Many people are absent from this documentary, most glaringly Shonda Rhimes, who seems keen to sweep this entire mess under the rug (one person accuses Shondaland of handling the case with “kid gloves.”) Finch’s parents and brother (who she claimed assaulted her then died by suicide) are also not present. Neither is Finch herself, mercifully. If there is a star of Anatomy of Lies, it’s Jennifer Beyer, the then-estranged wife of Finch (they have since divorced.) Through Beyer’s tragic story, we see the true human cost of Finch’s manipulations and egotism.
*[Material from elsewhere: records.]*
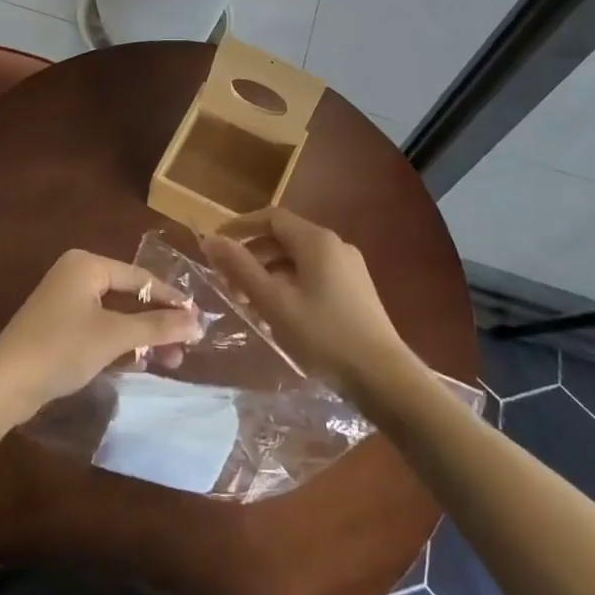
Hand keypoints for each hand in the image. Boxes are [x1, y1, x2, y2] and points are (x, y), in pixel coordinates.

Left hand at [0, 249, 203, 416]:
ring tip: (171, 361)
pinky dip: (120, 345)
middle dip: (158, 323)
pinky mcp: (58, 329)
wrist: (4, 385)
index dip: (171, 298)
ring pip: (116, 316)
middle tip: (186, 345)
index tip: (198, 318)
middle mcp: (76, 276)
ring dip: (142, 338)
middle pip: (129, 296)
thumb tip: (198, 322)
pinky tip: (140, 364)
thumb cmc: (61, 348)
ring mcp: (65, 303)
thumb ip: (157, 327)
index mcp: (87, 265)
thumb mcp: (114, 336)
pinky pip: (100, 330)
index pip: (140, 277)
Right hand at [202, 209, 419, 401]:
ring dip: (269, 273)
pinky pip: (314, 275)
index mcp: (316, 240)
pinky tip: (279, 314)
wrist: (383, 376)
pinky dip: (289, 284)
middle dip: (252, 256)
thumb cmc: (323, 335)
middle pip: (284, 238)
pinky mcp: (355, 289)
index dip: (240, 227)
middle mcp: (335, 245)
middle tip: (227, 282)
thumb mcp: (274, 303)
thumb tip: (211, 240)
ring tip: (248, 303)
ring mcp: (349, 267)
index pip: (271, 218)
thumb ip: (241, 269)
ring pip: (299, 259)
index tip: (215, 246)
After lying about losing a friend in the synagogue shooting, Finch checked herself into a treatment facility for PTSD. There, she met Beyer, a victim of domestic abuse who had lost custody of her children through her husband’s cruelty and the ensuing trauma it caused her. Beyer, who still looks shellshocked while being interviewed, gets brutally candid about feeling targeted by Finch. She initially viewed Finch, who didn’t use her real name in treatment, as a much-needed ally, someone who love-bombed her and seemed to understand what she was going through. Indeed, while Beyer struggled with her husband sending her threatening messages and stalking her at the safe house she was staying in, Finch was also receiving taunting messages from her own abuser. Sure, your pain is bad but Finch’s was always worse.
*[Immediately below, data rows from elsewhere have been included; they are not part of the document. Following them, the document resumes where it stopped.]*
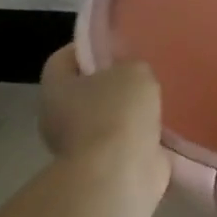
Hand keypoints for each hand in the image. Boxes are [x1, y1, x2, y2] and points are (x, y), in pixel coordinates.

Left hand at [38, 50, 169, 202]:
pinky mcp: (101, 167)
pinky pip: (121, 142)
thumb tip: (132, 75)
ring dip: (127, 112)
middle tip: (143, 71)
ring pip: (104, 118)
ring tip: (159, 98)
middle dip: (112, 82)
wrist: (120, 173)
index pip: (65, 58)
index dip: (90, 47)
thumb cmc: (117, 111)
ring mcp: (77, 146)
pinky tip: (162, 126)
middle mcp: (57, 116)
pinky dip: (138, 136)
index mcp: (54, 87)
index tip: (118, 43)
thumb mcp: (134, 70)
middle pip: (85, 89)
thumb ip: (131, 66)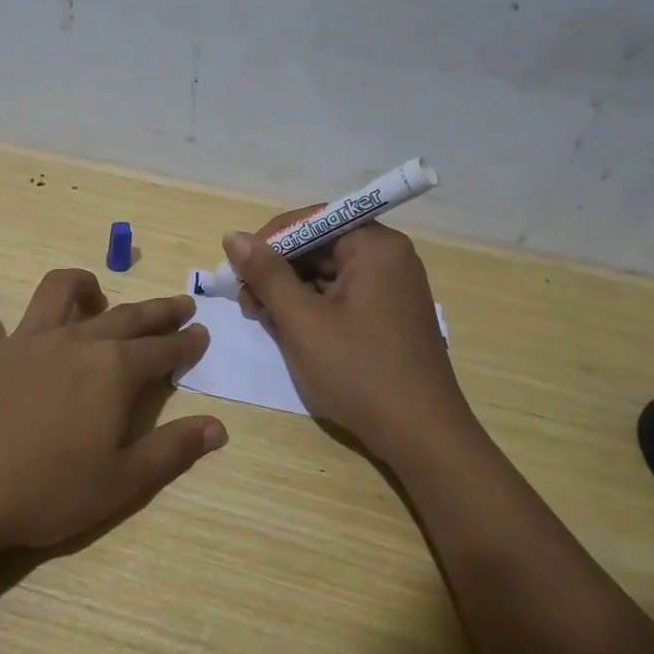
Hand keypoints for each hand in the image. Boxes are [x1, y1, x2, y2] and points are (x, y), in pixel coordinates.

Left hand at [0, 269, 227, 551]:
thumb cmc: (48, 491)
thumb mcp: (123, 482)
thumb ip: (173, 450)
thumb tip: (218, 427)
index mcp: (114, 371)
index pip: (163, 350)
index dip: (186, 343)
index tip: (202, 334)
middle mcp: (75, 342)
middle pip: (126, 316)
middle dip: (157, 311)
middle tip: (179, 305)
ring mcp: (25, 342)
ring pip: (57, 293)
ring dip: (81, 285)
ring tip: (93, 291)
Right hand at [224, 214, 472, 460]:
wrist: (419, 433)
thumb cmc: (358, 370)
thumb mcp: (302, 320)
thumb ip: (267, 274)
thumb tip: (234, 237)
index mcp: (375, 246)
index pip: (312, 220)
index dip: (270, 240)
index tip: (239, 269)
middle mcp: (389, 258)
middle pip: (320, 246)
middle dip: (278, 270)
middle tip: (247, 302)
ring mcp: (392, 289)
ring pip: (327, 274)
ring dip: (291, 292)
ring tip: (263, 320)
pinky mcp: (389, 317)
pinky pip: (342, 297)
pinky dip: (313, 309)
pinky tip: (290, 331)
Finch certainly comes across as a master manipulator, one who spun claims of such intense levels of trauma that nobody could ever question her. Former colleagues admit to feeling skeptical of some of her claims but never wanted to be the person to call out the cancer patient. But being gaslit for so long takes its toll, especially when you end up married to the woman doing it. It’s Beyer who finally uncovers the truth (and pretty easily, which reveals how shoddy Finch’s theatricalities truly were) but she was also terrified to tell anyone else lest they think she was “crazy” and took her kids away from her again. Finch’s control over her and her children only became crueller as she realized her story was about to fall apart.
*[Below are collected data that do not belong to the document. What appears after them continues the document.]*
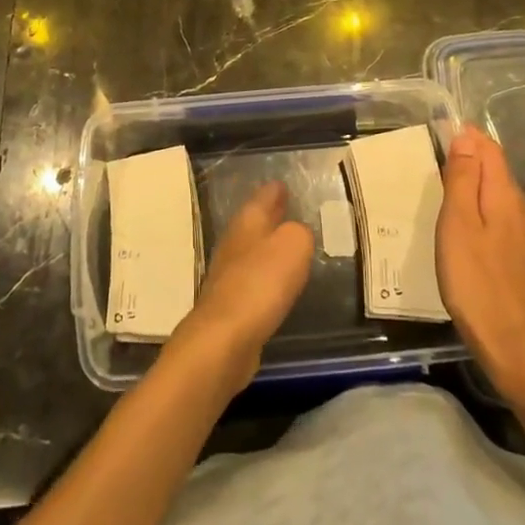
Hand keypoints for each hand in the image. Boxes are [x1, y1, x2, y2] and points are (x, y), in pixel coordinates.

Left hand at [171, 180, 313, 389]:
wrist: (224, 340)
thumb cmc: (260, 284)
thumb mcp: (293, 246)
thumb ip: (299, 234)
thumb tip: (296, 234)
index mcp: (247, 224)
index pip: (261, 198)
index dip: (273, 191)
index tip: (281, 183)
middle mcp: (234, 244)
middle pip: (253, 224)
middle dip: (268, 215)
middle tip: (284, 205)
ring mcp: (228, 276)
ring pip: (251, 251)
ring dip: (266, 245)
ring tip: (285, 242)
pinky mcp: (230, 307)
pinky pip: (252, 281)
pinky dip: (264, 276)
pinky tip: (276, 283)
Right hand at [437, 125, 524, 409]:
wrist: (513, 346)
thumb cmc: (476, 281)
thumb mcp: (458, 224)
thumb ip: (462, 179)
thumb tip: (466, 136)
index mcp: (505, 197)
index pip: (490, 150)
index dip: (469, 137)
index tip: (443, 131)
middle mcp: (523, 212)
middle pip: (498, 173)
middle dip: (472, 160)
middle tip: (439, 159)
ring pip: (501, 200)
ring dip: (478, 188)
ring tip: (449, 194)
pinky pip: (504, 223)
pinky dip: (485, 214)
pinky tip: (471, 232)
Anatomy of Lies is conventionally presented to us in typical TV documentary manner: talking heads, drone shots of landscapes, words being typed onto screens (but mercifully no reenactments.) It’s no frills but appropriately so because it’s Beyer’s story that matters most here. This isn’t just about Finch’s scam: It’s about how a traumatised woman let down by the system became a pawn in this game and put her own safety at risk to let the truth be known. Attention was Finch’s addiction, but fuelling her hunger relied on exploiting dozens, if not hundreds, of people. Beyer paid that price more than anyone else.
Some may wish that Anatomy of Lies offered a denser psychological profile of its subject but I think it smartly understands that Elisabeth Finch is not a complicated or interesting human being. Sure, she pulled off a house of cards-style lie for many years, but she herself is nothing special. She’s a serial liar who wanted people to pay attention to her, a “trauma vampire” who sees other people’s pain as something worth stealing. As evidenced by her attempt at a comeback via a hilariously inept profile on The Ankler and her continued gaslighting of Beyer through the legal system, she’s learned nothing. If Anatomy of Lies does anything, it will kill any attempt at a return Finch will inevitably try to mount. She doesn’t deserve the good story. It was always Jennifer Beyer’s, anyway.
Anatomy of Lies will premiere on Peacock on October 15.